You are correct - All the wires to the lamp-holders at one end of the fixture, go to hot. All the wires to the lamp-holders at the other end of the fixture go to neutral. It doesn't matter which end, just that they're all the same and no wires run from one end to the other (because that would make a short).
Here's the wrinkle, though.
LED conversions haven't been very well thought-out. Those little pins at the end can have 120V across them under ideal conditions, but I would not trust them with 120V under less-than-ideal conditions such as condensing humidity, a grimy shop with metal dust, or anything like that. It really is better to put all hots at 1 end of the fixture and all neutrals at the other end.
But businesswise, LED "tubes" have been a "gold rush". Lots of cheap unsafe garbage out there from you-know-where. The favorite trick of the cheapsters is to wire the LED "tube" so that hot and neutral are both on the same end of the "tube". That saves them 0.3 cents per "tube" since they don't need to run a wire to the far end.

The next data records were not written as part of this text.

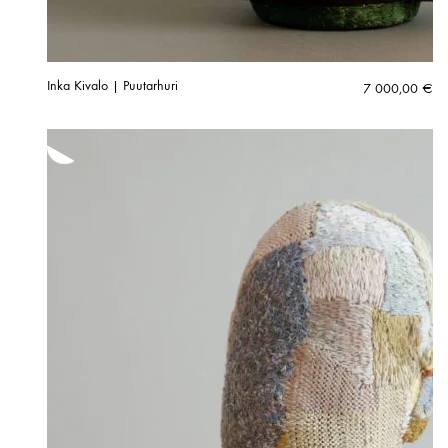
Inka Kivalo | Puutarhuri
7 000,00
€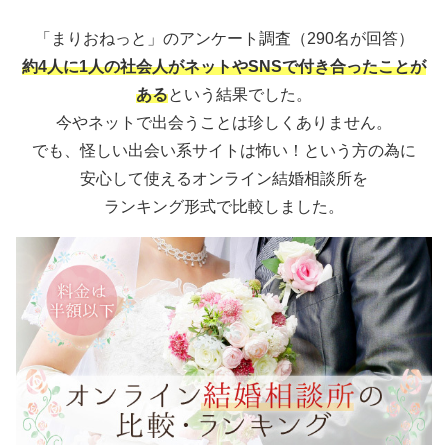
「まりおねっと」のアンケート調査（290名が回答）
約4人に1人の社会人がネットやSNSで付き合ったことが
ある
という結果でした。
今やネットで出会うことは珍しくありません。
でも、怪しい出会い系サイトは怖い！という方の為に
安心して使えるオンライン結婚相談所を
ランキング形式で比較しました。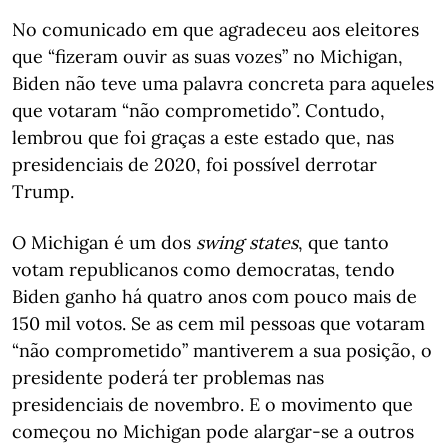
No comunicado em que agradeceu aos eleitores
que “fizeram ouvir as suas vozes” no Michigan,
Biden não teve uma palavra concreta para aqueles
que votaram “não comprometido”. Contudo,
lembrou que foi graças a este estado que, nas
presidenciais de 2020, foi possível derrotar
Trump.
O Michigan é um dos
swing states
, que tanto
votam republicanos como democratas, tendo
Biden ganho há quatro anos com pouco mais de
150 mil votos. Se as cem mil pessoas que votaram
“não comprometido” mantiverem a sua posição, o
presidente poderá ter problemas nas
presidenciais de novembro. E o movimento que
começou no Michigan pode alargar-se a outros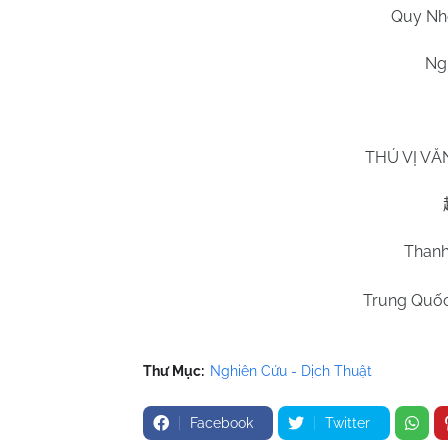
Quy Nh
Ng
THÚ VỊ VĂ
Than
Trung Quốc
Thư Mục:
Nghiên Cứu - Dịch Thuật
Facebook
Twitter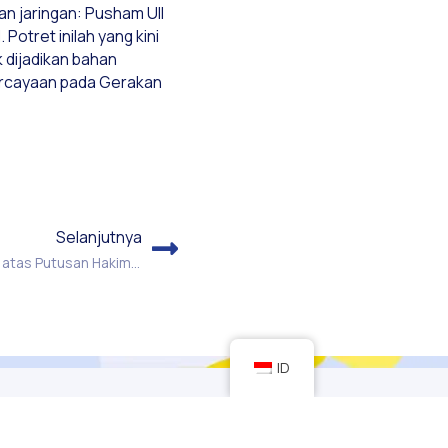
n jaringan: Pusham Ull
tret inilah yang kini
k dijadikan bahan
ercayaan pada Gerakan
Selanjutnya
Wajah Hakim Dalam Putusan. Studi atas Putusan Hakim Berdimensi Hak Asasi Manusia
ID
Program
Kontak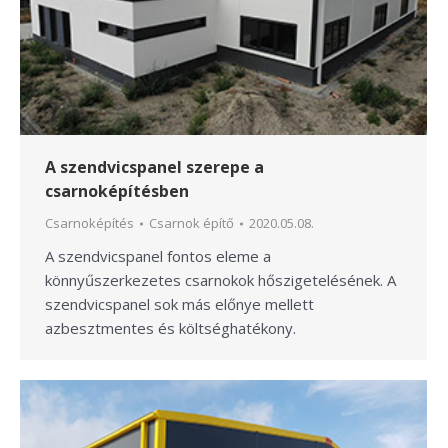
A szendvicspanel szerepe a
csarnoképítésben
Csarnoképítés
Csarnok építő
2020.05.08.
A szendvicspanel fontos eleme a
könnyűszerkezetes csarnokok hőszigetelésének. A
szendvicspanel sok más előnye mellett
azbesztmentes és költséghatékony.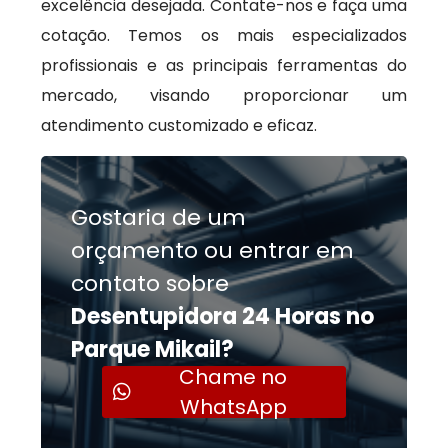
excelência desejada. Contate-nos e faça uma
cotação. Temos os mais especializados
profissionais e as principais ferramentas do
mercado, visando proporcionar um
atendimento customizado e eficaz.
Gostaria de um
orçamento ou entrar em
contato sobre
Desentupidora 24 Horas no
Parque Mikail?
Chame no
WhatsApp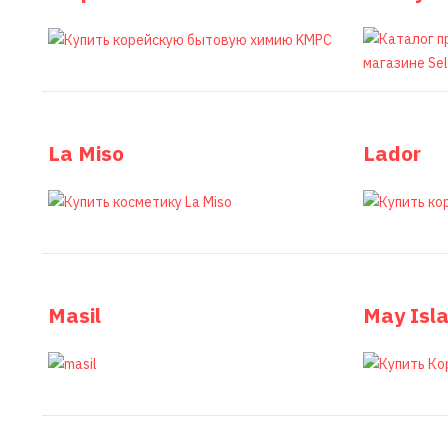
La Miso
Lador
Masil
May Isl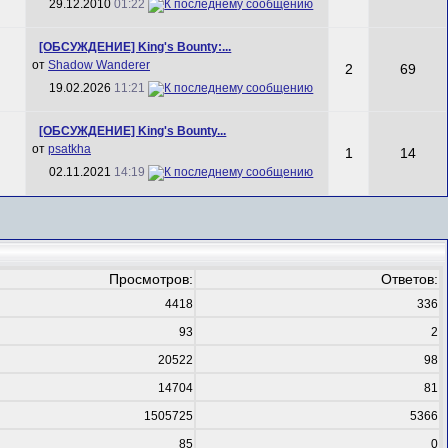
29.12.2010
01:22
[ОБСУЖДЕНИЕ] King's Bounty:...
от
Shadow Wanderer
2
69
19.02.2026
11:21
[ОБСУЖДЕНИЕ] King's Bounty...
от
psatkha
1
14
02.11.2021
14:19
Просмотров:
Ответов:
4418
336
93
2
20522
98
14704
81
1505725
5366
85
0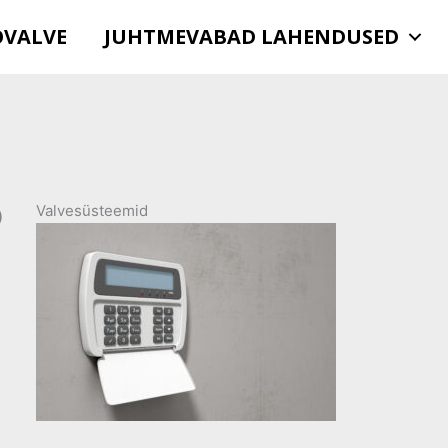
OVALVE
JUHTMEVABAD LAHENDUSED
Valvesüsteemid
)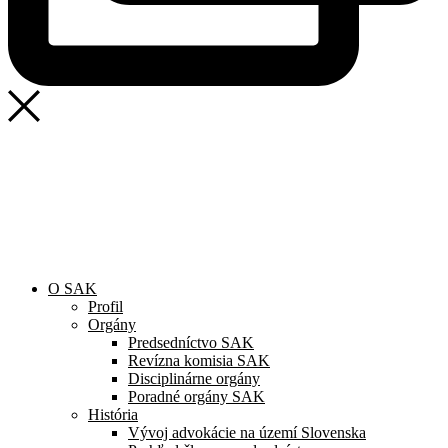
SAK
Rozhodcovský súd SAK
Bulletin
Nadácia
Konferencia advokátov 2025
O SAK
Profil
Orgány
Predsedníctvo SAK
Revízna komisia SAK
Disciplinárne orgány
Poradné orgány SAK
História
Vývoj advokácie na území Slovenska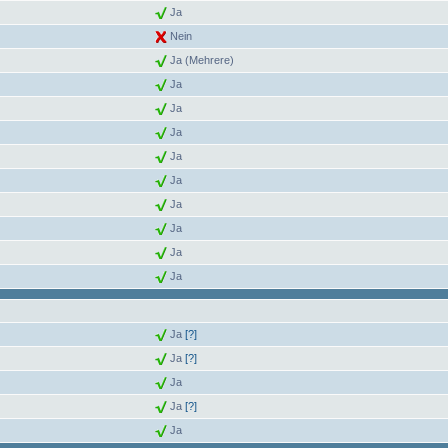
Ja
Nein
Ja (Mehrere)
Ja
Ja
Ja
Ja
Ja
Ja
Ja
Ja
Ja
Ja
[?]
Ja
[?]
Ja
Ja
[?]
Ja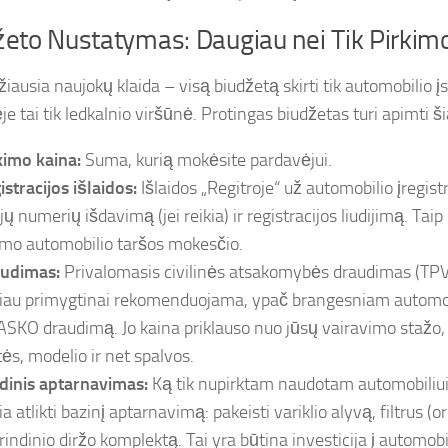
eto Nustatymas: Daugiau nei Tik Pirkim
žiausia naujokų klaida – visą biudžetą skirti tik automobilio įs
e tai tik ledkalnio viršūnė. Protingas biudžetas turi apimti ši
kimo kaina:
Suma, kurią mokėsite pardavėjui.
istracijos išlaidos:
Išlaidos „Regitroje“ už automobilio įregis
jų numerių išdavimą (jei reikia) ir registracijos liudijimą. Tai
imo automobilio taršos mokesčio.
udimas:
Privalomasis civilinės atsakomybės draudimas (TPV
iau primygtinai rekomenduojama, ypač brangesniam automobi
KASKO draudimą. Jo kaina priklauso nuo jūsų vairavimo stažo,
tės, modelio ir net spalvos.
dinis aptarnavimas:
Ką tik nupirktam naudotam automobiliui
ia atlikti bazinį aptarnavimą: pakeisti variklio alyvą, filtrus (o
rindinio diržo komplektą. Tai yra būtina investicija į automobi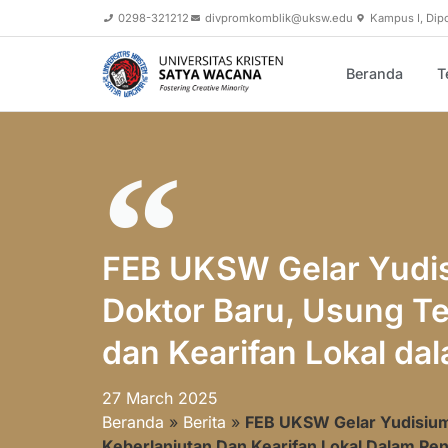
0298-321212
divpromkomblik@uksw.edu
Kampus I, Dip
Beranda
T
FEB UKSW Gelar Yudi
Doktor Baru, Usung T
dan Kearifan Lokal dal
27 March 2025
Beranda
»
Berita
»
FEB UKSW Gelar Yudisium
Keberlanjutan Dan Kearifan Lokal Dalam Pene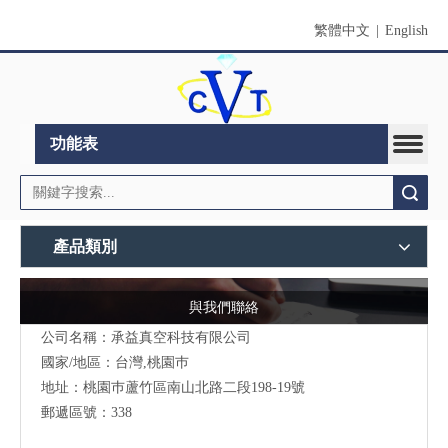
繁體中文
|
English
功能表
搜索
產品類別
與我們聯絡
公司名稱：承益真空科技有限公司
國家/地區：台灣,桃園巿
地址：桃園巿蘆竹區南山北路二段198-19號
郵遞區號：338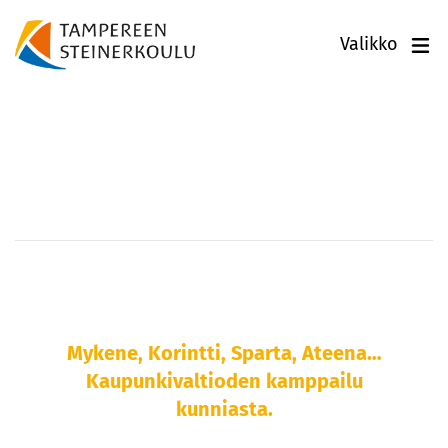
Valikko
Ohjelma ja
osallistumisohjeet
Mykene, Korintti, Sparta, Ateena…
Kaupunkivaltioden kamppailu
kunniasta.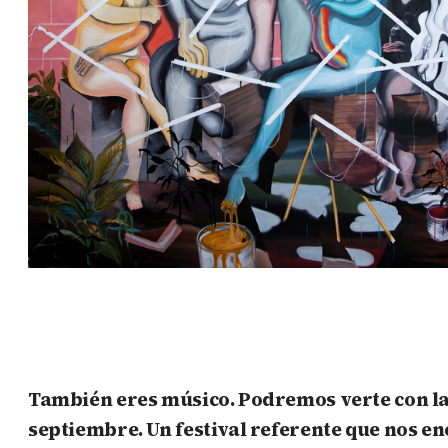
También eres músico. Podremos verte con la
septiembre. Un festival referente que nos enc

But if they did that, this creates a real problem for you. Now you are going to have to totally re-wire this fixture. Those "tombstones" (lampholders) in your lamp don't actually have 2 pins. They are "shunted" meaning their 2 pins are internally connected to each other. You'll need to pull out the tombstones, identify their shape, find a compatible tombstone (they're not all compatible, trust me!), mail-order that, could be $5-10 a tube by the time it's all said and done... and then entirely rewire the fixture.
Nuts to that! If you got "single-ended" LEDs, send them back. Get double-ended LEDs, which tend to be from more reputable makers anyway. Because that's a sure thing. Taking apart fluorescent fixtures is always a dodgy affair. Some of them won't go back together!
I convert hundreds of fluorescents, and that's my experience.